Faut-il attendre une troisième fausse couche pour faire un bilan étiologique ?

Femme triste enceinte

Les facteurs connus

Les fausses couches spontanées répétées définies dans cet article par la perte d’au moins deux grossesses avant 20 SA. Cet état de fait malheureux concerne 1 à 3 % des couples qui désirent un enfant. S’il est admis qu’il n’est pas nécessaire de faire un bilan complet après une seule fausse-couche, compte tenu de son caractère souvent isolé, des études ont montré que le risque de fausse couche-spontanée augmentait d’environ 11 % après chaque fausse couche.

Les facteurs de risque connus sont l’âge de la femme, les antécédents de fausses couches, les anomalies chromosomiques parentales, les anomalies utérines, les maladies endocriniennes, le syndrome des antiphospholipides, et les thrombophilies.

Démarrer les analyses dès la seconde fausse couche

Même après un bilan « complet », la cause des fausses couches récurrentes n’est identifiée que pour moins de la moitié des couples. Dans la majorité des cas aucun facteur modifiable n’est retrouvé.

Une étude a évalué les performances des bilans de fausses couches à répétition quand ils sont faits après une 2ème fausse couche ou après une 3ème FCS voire au-delà. Vingt et une publications ont été incluses, totalisant plus de 8000 couples.

Ni la fréquence des anomalies chromosomiques parentales, ni celle des malformations utérines, ni la prévalence du syndrome des antiphospholipides, des thrombophilies ou des dysfonctionnements thyroïdiens n’étaient significativement différentes après 2 FC ou après 3 FC voire plus.
Les méta-analyses retrouvaient :
– des anomalies chromosomiques parentales de 5,3 % après 2 FCS et de 6,6 % après 3 FCS ou plus,
– des anomalies utérines de 18 % après 2 FCS et de 17 % après 3 FCS ou plus,
– des anomalies du bilan syndrome des antiphospholipides, des thrombophilies ou des dysfonctionnements thyroïdiens n’étaient significativement différentes de 16 % après 2 FCS et de 15 % après 3FCS ou plus.

L’analyse de ces résultats est en faveur d’un bilan étiologique des dès la 2ème fausse-couche. Mais les résultats des bilans sont faibles, et une majorité des fausses couches spontanées répétées restent à ce jour sans cause identifiée, ni traitement.

Pourtant aussi faible le résultat soit-il, s’agissant de « grossesses précieuses » (notez que je déteste ce terme, toutes les grossesses sont précieuses, mais on nomme « grossesses précieuses », ces grossesses qui sont obtenues très difficilement) le jeu semble en valoir la chandelle assez rapidement sans attendre une 3ème fausse couche.

Des lueurs d’espoir malgré tout

L’étude sur laquelle se basent ces réflexions n’intègre cependant pas les techniques en cours d’évaluation comme peut l’être par exemple le bilan immunitaire de l’endomètre.

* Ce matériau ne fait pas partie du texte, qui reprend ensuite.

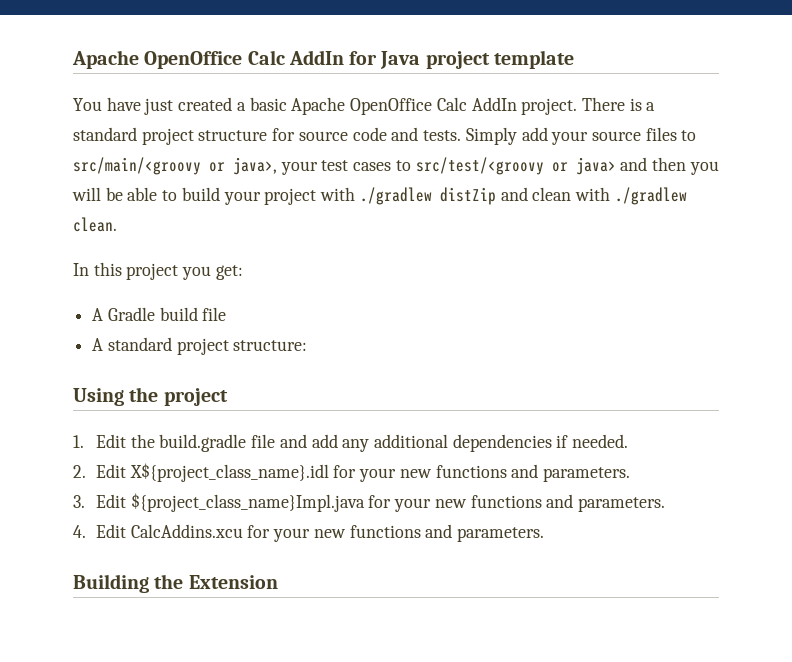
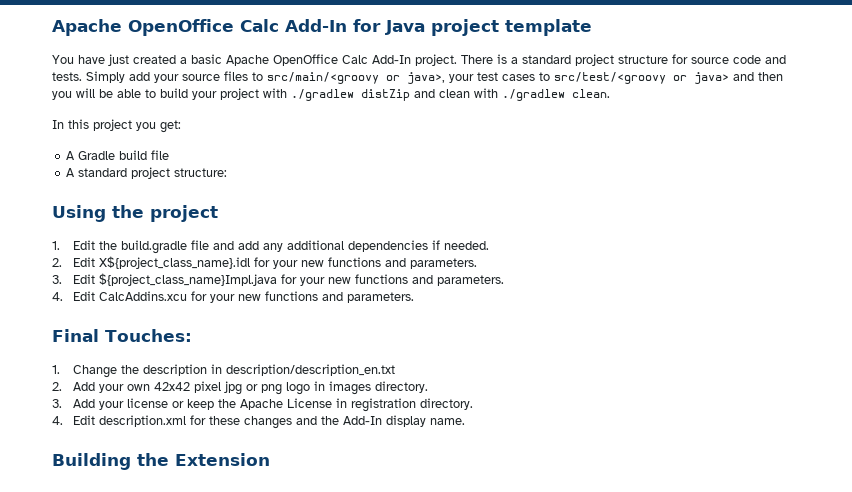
[72,50,344,69] Apache OpenOffice Calc AddIn -> [52,19,347,36] Apache OpenOffice Calc Add-In
[471,97,517,111] AddIn -> [372,55,411,64] Add-In
(545, 534) none -> [52,329,192,342] [52,364,395,378] [52,381,428,395] [52,398,473,412] [52,415,465,429] // Final Touches: // 1. Change the description in description/description_en.txt // 2. Add your own 42x42 pixel jpg or png logo in images directory. // 3. Add your license or keep the Apache License in registration directory. // 4. Edit description.xml for these changes and the Add-In display name.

Des approches comme Matricelab tendent à démontrer que les cas de suractivité immunitaire ou de sous-activité immunitaire, à ce jour peu étudiés, sont courants dans les cas d’échecs d’implantation ou de fausses couches à répétition. Une étude a été réalisée entre 2012 et 2014 avec 117 femmes présentant une récurrence de FC ou d’échecs d’implantation malgré le transfert d’embryons évalués comme qualitatifs. Cette étude a été complétée plus récemment par une cohorte de 1700 femmes donnant les mêmes ordres de grandeur en terme de résultats ; elle est cependant en cours de compilation. Ces femmes avaient reçu en moyenne 7 transferts. Parmi elles, après analyse de l’environnement immunitaire de leur endomètre :

  • 48% de femmes présentant une suractivité immunitaire
  • 30% présentant une sous-activité immunitaire.

Après mise en place d’un protocole spécifique et personnalisé, on retrouvait un taux de grossesse :

  • de 50% par embryon transféré chez les femmes présentant un contexte de sous-activité immunitaire
  • de 44% par embryon transféré chez les femmes présentant un contexte de suractivité immunitaire

D’autres perspectives pour les grossesses biochimiques

D’autres pistes sont actuellement à l’étude et pourraient permettre de compléter nos connaissances scientifiques relatives aux causes possibles de fausses couches à répétition. Certaines études impliquent la diminution de la production de coenzyme Q10 par les mitochondries avec l’âge ou avec l’insuffisance ovarienne. Il s’agit dans ce cas de fausses couches dites « précoces » aussi appelées « grossesses biochimiques », mais qui n’en sont pas moins traumatisantes à fortiori en cas de récurrence. Cette réflexion porte de plus en plus de pays à proposer une supplémentation en Coezyme Q10 chez des femmes présentant ces profils.